Input records: Begin
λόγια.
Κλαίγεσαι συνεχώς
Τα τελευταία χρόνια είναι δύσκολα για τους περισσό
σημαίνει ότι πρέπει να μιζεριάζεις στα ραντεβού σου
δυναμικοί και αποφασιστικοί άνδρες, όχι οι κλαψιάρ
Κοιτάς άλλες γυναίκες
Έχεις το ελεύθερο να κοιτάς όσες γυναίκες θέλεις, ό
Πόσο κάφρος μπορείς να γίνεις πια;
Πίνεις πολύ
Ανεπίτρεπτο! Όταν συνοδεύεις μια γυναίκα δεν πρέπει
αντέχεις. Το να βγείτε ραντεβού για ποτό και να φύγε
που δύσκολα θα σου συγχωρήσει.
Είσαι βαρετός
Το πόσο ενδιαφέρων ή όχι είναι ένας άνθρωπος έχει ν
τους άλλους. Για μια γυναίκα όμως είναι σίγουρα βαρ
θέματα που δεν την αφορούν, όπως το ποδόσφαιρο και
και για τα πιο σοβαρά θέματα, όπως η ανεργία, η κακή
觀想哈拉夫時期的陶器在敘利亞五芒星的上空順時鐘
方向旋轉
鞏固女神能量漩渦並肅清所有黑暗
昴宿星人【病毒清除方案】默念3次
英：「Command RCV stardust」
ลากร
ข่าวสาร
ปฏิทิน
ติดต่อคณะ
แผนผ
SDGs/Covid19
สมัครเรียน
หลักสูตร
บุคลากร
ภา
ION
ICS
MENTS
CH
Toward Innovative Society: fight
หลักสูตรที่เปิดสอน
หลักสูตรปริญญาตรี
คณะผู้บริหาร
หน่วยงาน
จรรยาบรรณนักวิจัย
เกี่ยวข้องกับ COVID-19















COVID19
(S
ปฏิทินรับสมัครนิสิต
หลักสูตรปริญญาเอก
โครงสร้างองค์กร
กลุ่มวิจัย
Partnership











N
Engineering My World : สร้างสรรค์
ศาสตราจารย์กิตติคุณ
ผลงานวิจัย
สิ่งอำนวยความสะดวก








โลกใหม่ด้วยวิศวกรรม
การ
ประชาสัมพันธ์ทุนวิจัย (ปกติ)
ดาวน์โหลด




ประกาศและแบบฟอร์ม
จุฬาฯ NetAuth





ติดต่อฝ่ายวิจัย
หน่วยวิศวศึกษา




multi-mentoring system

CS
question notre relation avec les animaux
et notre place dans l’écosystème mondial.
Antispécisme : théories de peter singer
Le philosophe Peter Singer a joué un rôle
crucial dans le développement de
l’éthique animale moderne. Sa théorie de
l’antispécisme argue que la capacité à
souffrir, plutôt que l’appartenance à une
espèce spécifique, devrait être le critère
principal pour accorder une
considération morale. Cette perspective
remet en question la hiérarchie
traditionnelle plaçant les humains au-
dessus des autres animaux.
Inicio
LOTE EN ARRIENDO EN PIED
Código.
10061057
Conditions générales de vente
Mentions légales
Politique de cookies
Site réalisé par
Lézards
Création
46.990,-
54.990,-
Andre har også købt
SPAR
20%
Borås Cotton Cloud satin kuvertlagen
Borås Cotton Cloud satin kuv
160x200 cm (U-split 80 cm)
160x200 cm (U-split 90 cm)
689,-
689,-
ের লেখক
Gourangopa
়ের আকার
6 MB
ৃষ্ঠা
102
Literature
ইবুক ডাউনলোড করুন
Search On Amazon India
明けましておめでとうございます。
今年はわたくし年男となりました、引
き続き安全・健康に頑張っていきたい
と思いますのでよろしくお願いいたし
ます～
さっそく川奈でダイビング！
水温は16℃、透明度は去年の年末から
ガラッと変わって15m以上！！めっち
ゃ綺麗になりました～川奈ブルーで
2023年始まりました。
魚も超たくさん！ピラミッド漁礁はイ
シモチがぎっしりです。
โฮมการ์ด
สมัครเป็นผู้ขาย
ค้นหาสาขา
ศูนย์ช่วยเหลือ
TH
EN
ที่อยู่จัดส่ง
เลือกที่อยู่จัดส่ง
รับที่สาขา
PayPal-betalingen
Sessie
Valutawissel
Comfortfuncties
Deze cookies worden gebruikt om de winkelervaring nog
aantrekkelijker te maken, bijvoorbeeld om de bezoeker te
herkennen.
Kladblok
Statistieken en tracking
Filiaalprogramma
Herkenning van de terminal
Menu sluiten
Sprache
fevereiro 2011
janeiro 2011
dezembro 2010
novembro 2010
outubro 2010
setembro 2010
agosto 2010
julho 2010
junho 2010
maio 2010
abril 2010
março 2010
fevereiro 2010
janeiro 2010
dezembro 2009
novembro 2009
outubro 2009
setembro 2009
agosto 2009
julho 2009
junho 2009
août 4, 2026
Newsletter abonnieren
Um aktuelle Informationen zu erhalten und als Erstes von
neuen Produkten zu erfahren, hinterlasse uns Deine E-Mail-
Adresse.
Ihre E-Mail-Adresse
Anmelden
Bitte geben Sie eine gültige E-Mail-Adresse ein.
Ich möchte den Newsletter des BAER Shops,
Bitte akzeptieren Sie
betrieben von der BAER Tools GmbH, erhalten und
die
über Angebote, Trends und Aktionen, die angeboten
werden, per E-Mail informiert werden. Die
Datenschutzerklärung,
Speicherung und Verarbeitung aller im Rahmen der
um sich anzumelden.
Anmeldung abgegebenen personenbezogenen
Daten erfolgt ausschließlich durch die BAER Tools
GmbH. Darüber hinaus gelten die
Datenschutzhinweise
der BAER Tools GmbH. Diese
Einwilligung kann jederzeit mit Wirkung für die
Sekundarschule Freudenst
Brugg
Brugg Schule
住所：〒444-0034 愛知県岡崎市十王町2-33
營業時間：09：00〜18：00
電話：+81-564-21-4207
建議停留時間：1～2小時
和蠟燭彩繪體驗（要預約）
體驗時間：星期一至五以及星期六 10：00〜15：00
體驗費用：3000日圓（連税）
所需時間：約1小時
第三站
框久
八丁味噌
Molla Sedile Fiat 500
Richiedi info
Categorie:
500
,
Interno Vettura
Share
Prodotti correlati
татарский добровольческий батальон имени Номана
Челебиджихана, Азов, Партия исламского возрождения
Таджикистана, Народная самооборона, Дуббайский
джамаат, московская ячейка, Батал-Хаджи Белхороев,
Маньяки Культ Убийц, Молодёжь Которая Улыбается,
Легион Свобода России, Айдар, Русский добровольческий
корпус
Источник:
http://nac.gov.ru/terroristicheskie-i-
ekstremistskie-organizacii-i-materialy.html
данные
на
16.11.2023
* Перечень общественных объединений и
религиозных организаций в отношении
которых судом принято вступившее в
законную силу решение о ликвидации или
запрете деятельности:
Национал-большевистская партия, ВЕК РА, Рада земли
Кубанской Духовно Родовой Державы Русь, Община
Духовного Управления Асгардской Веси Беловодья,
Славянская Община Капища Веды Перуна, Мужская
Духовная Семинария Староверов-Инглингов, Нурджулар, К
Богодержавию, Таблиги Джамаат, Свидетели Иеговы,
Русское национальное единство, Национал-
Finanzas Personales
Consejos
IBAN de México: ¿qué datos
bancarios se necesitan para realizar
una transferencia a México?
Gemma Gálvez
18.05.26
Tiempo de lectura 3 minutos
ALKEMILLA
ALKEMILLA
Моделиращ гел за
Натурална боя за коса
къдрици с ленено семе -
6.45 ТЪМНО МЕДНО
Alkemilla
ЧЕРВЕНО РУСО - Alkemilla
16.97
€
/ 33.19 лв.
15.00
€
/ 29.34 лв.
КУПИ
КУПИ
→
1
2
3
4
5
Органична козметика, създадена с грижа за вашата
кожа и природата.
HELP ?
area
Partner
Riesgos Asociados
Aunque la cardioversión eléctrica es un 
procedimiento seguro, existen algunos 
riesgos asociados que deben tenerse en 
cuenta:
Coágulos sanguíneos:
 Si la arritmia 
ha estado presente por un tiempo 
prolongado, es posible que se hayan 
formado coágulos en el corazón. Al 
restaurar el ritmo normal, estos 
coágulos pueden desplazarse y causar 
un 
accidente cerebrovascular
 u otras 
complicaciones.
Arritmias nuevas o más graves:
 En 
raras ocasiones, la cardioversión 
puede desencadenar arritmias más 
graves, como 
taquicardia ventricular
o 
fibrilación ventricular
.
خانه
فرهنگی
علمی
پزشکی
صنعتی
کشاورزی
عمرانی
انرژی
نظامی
Input records: End
What the task asks :: Reproduce verbatim every line from the start of the records through the line containing "Πίνεις πολύ", including that line.

Output below ::
λόγια.
Κλαίγεσαι συνεχώς
Τα τελευταία χρόνια είναι δύσκολα για τους περισσό
σημαίνει ότι πρέπει να μιζεριάζεις στα ραντεβού σου
δυναμικοί και αποφασιστικοί άνδρες, όχι οι κλαψιάρ
Κοιτάς άλλες γυναίκες
Έχεις το ελεύθερο να κοιτάς όσες γυναίκες θέλεις, ό
Πόσο κάφρος μπορείς να γίνεις πια;
Πίνεις πολύ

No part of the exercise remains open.